» **YOUR INSTRUCTIONS**
In the text read from the pages below, replace "Sepete Ekle" with "Add to Cart" and write out every line again with nothing else changed. Leave the pictures out of your answer.

» **RAW DATA**
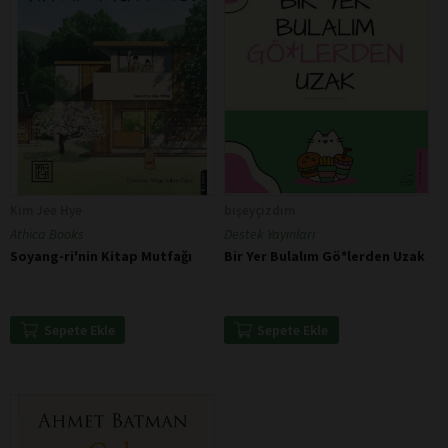
Kim Jee Hye
bişeyçizdim
Athica Books
Destek Yayınları
Soyang-ri'nin Kitap Mutfağı
Bir Yer Bulalım Gö*lerden Uzak
Sepete Ekle
Sepete Ekle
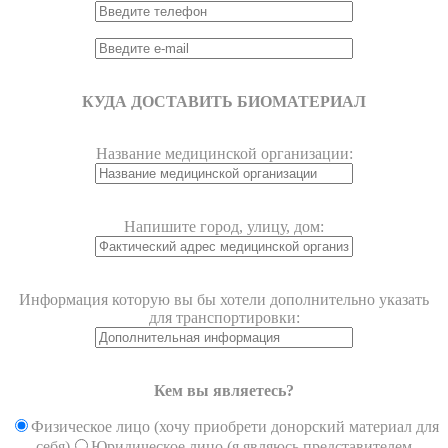
КУДА ДОСТАВИТЬ БИОМАТЕРИАЛ
Название медицинской организации:
Напишите город, улицу, дом:
Информация которую вы бы хотели дополнительно указать
для транспортировки:
Кем вы являетесь?
Физическое лицо (хочу приобрети донорский материал для
себя)
Юридическое лицо (я являюсь представителем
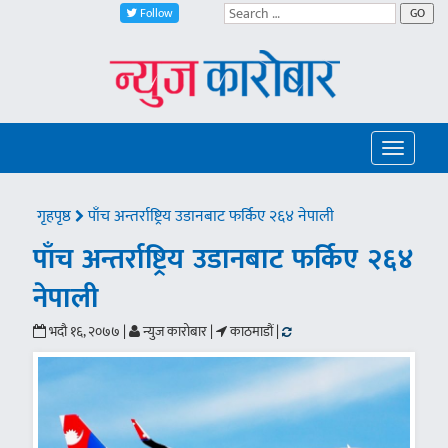
Follow
GO
Toggle
navigatio
गृहपृष्ठ
पाँच अन्तर्राष्ट्रिय उडानबाट फर्किए २६४ नेपाली
पाँच अन्तर्राष्ट्रिय उडानबाट फर्किए २६४
नेपाली
भदौ १६, २०७७ |
न्युज कारोबार |
काठमाडौं |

» **TASK SOLUTION**
Kim Jee Hye
bişeyçizdim
Athica Books
Destek Yayınları
Soyang-ri'nin Kitap Mutfağı
Bir Yer Bulalım Gö*lerden Uzak
Add to Cart
Add to Cart
КУДА ДОСТАВИТЬ БИОМАТЕРИАЛ
Название медицинской организации:
Напишите город, улицу, дом:
Информация которую вы бы хотели дополнительно указать
для транспортировки:
Кем вы являетесь?
Физическое лицо (хочу приобрети донорский материал для
себя)
Юридическое лицо (я являюсь представителем
Follow
GO
Toggle
navigatio
गृहपृष्ठ
पाँच अन्तर्राष्ट्रिय उडानबाट फर्किए २६४ नेपाली
पाँच अन्तर्राष्ट्रिय उडानबाट फर्किए २६४
नेपाली
भदौ १६, २०७७ |
न्युज कारोबार |
काठमाडौं |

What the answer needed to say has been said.